The real estate sector, which has remained relatively untouched by the digital revolution, is witnessing a massive operational transformation. The 537 million square feet rent-generating commercial real estate inventory is estimated to be worth over $70 billion.
Basically real estate attracts investors since, the returns are far beyond fixed deposits and stock markets. FDs return 6%, while equities offers returns in the range of 15% (plus or minus). In terms of taxes, an investor only pays 21.6% on rent and 10% effective on capital gains compared to 33% in FDs.
Returns in developed countries have usually been below 5%, and this is one reason why NRIs, even those living in the Middle-East flock Indian shores.
Commercial real estate to this regards, offers constant returns through rent-generating properties, tenanted mostly by blue-chip companies, booked for a lease period of 9 to 15 years with a minimum 3 year lock in period.
Besides the returns, a contracted annual appreciation of 5% within lease agreements factors for inflation and keeps profits afloat.
The last quarter alone witnessed $85.79 billion worth of FDI inflow in India – the highest-ever FDI made within a single quarter. These constantly growing trade investments are a reflection on a rapidly booming business landscape within the country and are having a positive impact on the real estate sector. Industry experts estimate that NRI investments in the Indian real estate market will touch $11.5 billion in 2017.
Although investors understand that property provides the best post-tax returns in India, a good proportion of them are hesitant owing to commitment of personal time and effort that is required.
Factors that put off
One of the biggest reasons why a majority of overseas investors usually stay away from putting capital into the real estate sector is that it requires considerable domain knowledge, along with significant investment of personal time. At times, real estate investors need to conduct extensive research to analyse the future potential of a property, take part in successive negotiations, and initiate proceedings to liquidate the asset at a later date.

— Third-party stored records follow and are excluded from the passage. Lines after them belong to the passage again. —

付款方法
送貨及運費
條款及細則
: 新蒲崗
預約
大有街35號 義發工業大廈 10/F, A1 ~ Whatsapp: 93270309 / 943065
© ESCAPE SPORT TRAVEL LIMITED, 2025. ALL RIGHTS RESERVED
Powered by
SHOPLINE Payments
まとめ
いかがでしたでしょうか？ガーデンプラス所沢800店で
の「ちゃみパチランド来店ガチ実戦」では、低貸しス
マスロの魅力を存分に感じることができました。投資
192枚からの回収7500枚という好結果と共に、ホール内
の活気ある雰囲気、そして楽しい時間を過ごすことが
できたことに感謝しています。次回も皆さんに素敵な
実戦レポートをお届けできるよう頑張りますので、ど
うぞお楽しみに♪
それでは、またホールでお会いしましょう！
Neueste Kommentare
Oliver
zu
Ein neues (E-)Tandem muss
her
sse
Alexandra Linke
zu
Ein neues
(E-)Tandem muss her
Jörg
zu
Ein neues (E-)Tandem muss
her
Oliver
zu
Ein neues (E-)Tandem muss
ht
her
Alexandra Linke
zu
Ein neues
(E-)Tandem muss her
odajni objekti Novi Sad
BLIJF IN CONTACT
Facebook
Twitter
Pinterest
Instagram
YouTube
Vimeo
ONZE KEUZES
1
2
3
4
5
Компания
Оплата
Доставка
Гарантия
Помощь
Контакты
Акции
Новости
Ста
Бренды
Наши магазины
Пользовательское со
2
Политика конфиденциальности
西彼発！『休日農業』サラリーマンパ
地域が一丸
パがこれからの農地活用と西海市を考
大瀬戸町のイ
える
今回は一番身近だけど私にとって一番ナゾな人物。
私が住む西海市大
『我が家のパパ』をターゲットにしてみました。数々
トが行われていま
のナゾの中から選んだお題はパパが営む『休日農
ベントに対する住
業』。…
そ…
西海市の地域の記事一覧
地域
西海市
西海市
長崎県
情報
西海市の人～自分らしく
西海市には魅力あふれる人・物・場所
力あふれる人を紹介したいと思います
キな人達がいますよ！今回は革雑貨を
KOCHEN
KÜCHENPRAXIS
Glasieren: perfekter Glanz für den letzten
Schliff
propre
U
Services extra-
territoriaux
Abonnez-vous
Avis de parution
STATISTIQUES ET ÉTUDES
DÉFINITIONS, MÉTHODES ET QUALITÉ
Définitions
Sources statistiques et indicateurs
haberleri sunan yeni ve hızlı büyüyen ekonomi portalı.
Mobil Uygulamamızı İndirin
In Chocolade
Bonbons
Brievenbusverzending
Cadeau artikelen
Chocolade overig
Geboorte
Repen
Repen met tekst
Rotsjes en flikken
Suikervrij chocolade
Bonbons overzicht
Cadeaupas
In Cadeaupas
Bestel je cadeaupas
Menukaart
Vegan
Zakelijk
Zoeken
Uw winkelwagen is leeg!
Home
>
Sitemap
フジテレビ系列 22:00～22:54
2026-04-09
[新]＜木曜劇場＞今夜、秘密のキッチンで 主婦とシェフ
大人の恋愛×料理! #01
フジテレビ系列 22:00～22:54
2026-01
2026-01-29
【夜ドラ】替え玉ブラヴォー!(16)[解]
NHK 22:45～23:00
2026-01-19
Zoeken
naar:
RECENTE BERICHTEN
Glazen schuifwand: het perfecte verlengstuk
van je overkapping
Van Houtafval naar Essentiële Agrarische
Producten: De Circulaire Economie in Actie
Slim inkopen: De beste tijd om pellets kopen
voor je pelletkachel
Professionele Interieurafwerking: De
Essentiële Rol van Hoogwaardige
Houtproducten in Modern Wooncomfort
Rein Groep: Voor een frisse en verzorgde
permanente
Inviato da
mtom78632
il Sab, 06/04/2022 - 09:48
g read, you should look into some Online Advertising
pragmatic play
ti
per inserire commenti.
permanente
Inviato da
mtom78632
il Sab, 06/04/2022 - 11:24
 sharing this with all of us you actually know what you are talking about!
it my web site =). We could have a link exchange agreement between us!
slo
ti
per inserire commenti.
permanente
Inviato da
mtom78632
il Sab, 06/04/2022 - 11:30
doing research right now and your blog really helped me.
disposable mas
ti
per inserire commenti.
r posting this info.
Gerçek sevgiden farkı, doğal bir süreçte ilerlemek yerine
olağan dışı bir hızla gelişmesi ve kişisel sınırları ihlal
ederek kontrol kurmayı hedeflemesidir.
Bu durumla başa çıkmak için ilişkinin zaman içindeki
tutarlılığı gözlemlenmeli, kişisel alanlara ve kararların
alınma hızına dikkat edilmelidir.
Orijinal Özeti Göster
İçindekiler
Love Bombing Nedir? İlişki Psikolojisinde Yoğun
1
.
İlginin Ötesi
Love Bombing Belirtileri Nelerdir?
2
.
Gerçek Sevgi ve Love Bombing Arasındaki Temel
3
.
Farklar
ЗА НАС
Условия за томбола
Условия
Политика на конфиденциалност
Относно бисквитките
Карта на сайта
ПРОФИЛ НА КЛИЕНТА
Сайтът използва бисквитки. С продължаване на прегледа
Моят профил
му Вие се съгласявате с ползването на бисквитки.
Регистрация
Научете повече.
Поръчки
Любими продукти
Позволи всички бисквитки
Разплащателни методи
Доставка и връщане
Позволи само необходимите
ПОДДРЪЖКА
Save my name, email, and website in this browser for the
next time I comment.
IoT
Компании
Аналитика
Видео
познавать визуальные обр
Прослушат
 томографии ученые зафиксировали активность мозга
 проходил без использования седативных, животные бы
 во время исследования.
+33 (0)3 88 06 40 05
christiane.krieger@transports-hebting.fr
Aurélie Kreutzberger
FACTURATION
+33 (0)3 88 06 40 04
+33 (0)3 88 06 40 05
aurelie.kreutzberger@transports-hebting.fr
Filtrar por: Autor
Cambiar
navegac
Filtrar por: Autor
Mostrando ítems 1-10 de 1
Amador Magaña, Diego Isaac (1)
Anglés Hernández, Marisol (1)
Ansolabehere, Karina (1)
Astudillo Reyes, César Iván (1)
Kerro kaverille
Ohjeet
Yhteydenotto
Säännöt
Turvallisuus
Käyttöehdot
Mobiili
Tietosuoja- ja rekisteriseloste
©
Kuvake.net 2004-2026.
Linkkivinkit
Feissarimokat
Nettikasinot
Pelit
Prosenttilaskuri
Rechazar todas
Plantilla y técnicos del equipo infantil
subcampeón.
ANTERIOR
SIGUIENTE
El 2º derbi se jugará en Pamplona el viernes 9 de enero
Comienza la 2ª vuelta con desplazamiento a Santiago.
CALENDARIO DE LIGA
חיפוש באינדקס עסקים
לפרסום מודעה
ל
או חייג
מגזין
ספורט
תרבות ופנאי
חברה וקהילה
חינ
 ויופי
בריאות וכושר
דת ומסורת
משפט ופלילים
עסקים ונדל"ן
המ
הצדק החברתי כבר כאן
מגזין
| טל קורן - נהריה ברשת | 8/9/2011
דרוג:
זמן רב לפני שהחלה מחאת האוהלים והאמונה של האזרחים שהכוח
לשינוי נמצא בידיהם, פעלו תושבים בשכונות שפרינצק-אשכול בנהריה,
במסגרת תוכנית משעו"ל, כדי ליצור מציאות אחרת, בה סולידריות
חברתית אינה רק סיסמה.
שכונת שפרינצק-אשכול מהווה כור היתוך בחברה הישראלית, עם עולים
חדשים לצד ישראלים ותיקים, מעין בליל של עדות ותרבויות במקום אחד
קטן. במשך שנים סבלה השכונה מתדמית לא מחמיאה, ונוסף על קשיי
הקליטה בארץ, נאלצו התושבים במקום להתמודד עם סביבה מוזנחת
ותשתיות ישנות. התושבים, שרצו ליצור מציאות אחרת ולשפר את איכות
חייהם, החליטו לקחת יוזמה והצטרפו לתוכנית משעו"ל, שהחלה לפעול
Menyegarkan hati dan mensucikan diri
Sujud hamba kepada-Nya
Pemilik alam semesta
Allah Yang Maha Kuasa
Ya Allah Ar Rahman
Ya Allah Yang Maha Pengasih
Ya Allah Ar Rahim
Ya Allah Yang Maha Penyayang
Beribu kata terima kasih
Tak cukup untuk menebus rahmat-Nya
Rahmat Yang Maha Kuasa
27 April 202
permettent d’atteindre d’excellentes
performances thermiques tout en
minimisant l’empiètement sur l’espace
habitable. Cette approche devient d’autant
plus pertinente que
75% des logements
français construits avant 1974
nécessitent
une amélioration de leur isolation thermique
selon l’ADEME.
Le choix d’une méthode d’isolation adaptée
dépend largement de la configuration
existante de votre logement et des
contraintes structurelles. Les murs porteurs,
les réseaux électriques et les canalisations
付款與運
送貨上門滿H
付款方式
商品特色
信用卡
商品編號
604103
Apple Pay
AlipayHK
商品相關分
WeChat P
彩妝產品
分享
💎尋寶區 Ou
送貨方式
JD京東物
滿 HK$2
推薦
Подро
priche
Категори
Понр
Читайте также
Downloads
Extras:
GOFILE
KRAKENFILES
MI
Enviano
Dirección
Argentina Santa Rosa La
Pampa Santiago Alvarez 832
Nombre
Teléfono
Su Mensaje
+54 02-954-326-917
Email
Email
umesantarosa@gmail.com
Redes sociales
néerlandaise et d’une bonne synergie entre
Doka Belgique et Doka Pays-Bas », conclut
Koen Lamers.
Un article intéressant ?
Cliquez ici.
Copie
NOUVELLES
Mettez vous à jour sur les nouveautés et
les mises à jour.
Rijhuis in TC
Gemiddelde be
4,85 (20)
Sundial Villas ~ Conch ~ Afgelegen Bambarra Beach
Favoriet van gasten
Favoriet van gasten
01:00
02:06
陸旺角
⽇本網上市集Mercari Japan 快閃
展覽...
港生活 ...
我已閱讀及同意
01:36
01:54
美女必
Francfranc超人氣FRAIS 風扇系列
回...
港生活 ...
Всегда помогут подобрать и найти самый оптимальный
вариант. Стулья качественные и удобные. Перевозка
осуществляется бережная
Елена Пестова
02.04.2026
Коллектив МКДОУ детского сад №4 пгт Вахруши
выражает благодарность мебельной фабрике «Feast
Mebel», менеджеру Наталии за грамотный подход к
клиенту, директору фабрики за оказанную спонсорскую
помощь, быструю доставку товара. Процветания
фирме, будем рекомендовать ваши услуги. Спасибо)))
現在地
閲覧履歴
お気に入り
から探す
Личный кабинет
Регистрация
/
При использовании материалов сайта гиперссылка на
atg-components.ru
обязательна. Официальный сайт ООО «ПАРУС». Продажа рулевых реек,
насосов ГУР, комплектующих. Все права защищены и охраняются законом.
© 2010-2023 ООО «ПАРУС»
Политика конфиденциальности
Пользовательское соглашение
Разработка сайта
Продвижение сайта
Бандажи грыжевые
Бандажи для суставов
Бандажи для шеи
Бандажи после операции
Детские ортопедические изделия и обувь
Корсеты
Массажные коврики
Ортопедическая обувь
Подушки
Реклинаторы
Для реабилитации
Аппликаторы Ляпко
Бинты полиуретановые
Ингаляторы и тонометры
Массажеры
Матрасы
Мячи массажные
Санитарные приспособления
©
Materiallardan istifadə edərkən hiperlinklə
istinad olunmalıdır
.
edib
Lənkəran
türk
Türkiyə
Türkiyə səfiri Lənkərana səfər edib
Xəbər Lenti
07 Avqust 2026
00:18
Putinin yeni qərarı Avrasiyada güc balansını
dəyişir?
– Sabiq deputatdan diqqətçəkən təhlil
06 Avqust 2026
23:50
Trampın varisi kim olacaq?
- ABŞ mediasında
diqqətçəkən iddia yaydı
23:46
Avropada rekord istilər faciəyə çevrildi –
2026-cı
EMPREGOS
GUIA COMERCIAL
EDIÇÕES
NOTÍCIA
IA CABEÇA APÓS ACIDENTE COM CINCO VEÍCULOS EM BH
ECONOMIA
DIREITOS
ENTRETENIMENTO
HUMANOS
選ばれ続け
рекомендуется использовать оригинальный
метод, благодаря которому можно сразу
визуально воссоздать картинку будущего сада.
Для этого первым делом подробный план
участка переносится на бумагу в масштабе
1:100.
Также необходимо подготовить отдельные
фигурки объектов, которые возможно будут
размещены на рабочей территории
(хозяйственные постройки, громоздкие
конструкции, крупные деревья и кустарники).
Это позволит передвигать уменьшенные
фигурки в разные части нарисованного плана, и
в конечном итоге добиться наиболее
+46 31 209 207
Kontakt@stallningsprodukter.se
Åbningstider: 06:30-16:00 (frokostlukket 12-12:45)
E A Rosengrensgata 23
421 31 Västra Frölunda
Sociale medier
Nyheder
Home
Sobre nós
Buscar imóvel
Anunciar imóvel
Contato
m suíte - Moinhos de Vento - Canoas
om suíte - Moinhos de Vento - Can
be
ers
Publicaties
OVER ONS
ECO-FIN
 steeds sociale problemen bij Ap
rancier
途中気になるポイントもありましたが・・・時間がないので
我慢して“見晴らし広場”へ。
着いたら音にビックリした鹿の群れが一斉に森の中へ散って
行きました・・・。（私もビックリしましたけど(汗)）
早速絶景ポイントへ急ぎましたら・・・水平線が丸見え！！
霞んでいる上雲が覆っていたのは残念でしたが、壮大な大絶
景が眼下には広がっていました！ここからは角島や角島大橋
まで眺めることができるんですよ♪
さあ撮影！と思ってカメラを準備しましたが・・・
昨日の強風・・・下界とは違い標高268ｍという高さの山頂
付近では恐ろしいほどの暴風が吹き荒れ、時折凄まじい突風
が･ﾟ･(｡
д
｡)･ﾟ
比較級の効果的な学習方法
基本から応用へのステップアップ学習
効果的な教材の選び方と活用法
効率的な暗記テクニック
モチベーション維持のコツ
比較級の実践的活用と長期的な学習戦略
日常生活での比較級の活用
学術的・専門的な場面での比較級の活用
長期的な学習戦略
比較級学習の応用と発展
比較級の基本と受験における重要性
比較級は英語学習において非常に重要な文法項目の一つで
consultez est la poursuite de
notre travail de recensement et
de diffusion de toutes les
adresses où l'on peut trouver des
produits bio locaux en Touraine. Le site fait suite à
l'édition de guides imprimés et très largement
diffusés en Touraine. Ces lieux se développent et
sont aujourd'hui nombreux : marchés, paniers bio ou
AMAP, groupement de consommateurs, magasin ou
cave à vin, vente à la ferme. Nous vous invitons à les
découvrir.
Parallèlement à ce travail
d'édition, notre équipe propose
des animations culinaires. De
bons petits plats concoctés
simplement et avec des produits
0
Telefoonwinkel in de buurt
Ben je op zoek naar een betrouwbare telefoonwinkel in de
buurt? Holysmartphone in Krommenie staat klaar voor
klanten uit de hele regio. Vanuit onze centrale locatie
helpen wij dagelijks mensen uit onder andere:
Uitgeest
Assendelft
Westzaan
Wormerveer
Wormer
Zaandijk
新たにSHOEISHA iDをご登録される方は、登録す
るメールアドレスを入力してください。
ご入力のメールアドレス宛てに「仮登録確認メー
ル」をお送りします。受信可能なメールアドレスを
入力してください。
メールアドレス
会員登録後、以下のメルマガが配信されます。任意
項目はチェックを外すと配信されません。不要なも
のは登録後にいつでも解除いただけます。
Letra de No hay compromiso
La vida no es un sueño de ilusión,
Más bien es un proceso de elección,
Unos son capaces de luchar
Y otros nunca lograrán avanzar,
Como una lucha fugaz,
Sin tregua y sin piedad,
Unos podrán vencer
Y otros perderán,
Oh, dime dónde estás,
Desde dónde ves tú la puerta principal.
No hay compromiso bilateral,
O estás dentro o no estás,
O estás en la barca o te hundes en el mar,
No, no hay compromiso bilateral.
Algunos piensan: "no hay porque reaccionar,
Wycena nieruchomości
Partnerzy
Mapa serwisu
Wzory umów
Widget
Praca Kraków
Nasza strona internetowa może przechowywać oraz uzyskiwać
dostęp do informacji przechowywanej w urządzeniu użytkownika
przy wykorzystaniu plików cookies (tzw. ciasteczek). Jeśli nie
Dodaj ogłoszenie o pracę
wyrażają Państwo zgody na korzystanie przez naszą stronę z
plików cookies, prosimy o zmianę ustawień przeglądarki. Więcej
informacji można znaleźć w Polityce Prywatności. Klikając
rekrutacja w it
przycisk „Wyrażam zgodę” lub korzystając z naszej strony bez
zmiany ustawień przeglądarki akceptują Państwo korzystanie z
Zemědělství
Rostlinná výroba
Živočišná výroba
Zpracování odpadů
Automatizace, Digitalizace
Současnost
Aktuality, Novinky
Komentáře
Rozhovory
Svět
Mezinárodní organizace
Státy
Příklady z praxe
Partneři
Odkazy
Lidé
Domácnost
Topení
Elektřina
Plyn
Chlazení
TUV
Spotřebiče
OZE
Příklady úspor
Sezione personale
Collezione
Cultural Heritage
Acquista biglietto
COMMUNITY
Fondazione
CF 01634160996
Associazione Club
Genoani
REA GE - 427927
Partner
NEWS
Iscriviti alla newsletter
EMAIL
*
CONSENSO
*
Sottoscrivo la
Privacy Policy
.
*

Being geographically removed from where the asset is located makes investors anxious about how the property gets managed. Most investors, therefore, gravitate towards investing in under-construction or early-stage projects managed by developers, where the risks could be higher.
The constant involvement of administrative authorities and third-party players, such as brokerage firms and independent real estate agents, serves to further complicate an already complex situation. These complications magnify when the perspective is shifted to commercial properties, which often require exhaustive paperwork to model complex lease structures as well as the cash-flow management.
Technology has been playing a pivotal role in bringing about a marked change in this mindset. While end-to-end physical presence was earlier required for making an investment into real estate, digital platforms have come to the fore to counter the prevailing challenges and extend a seamless investment experience to NRI investors of late.
Cutting-edge technologies such as big data, machine learning, data analytics, and pattern recognition come up with in-depth insights on various properties. Thereby acting as an active gateway for NRI investors to make data-driven investments.
Individual investors also have the option of either buying properties listed on digital platforms completely or making fractional investment.
Fractional investment helps in bringing greater diversification in investments, thus increasing returns while minimizing risks. The end-to-end management of the asset is done by the platform. All signatures and paperwork formalities are completed digitally, making it incredibly simple and easy for NRIs to buy and manage properties in India.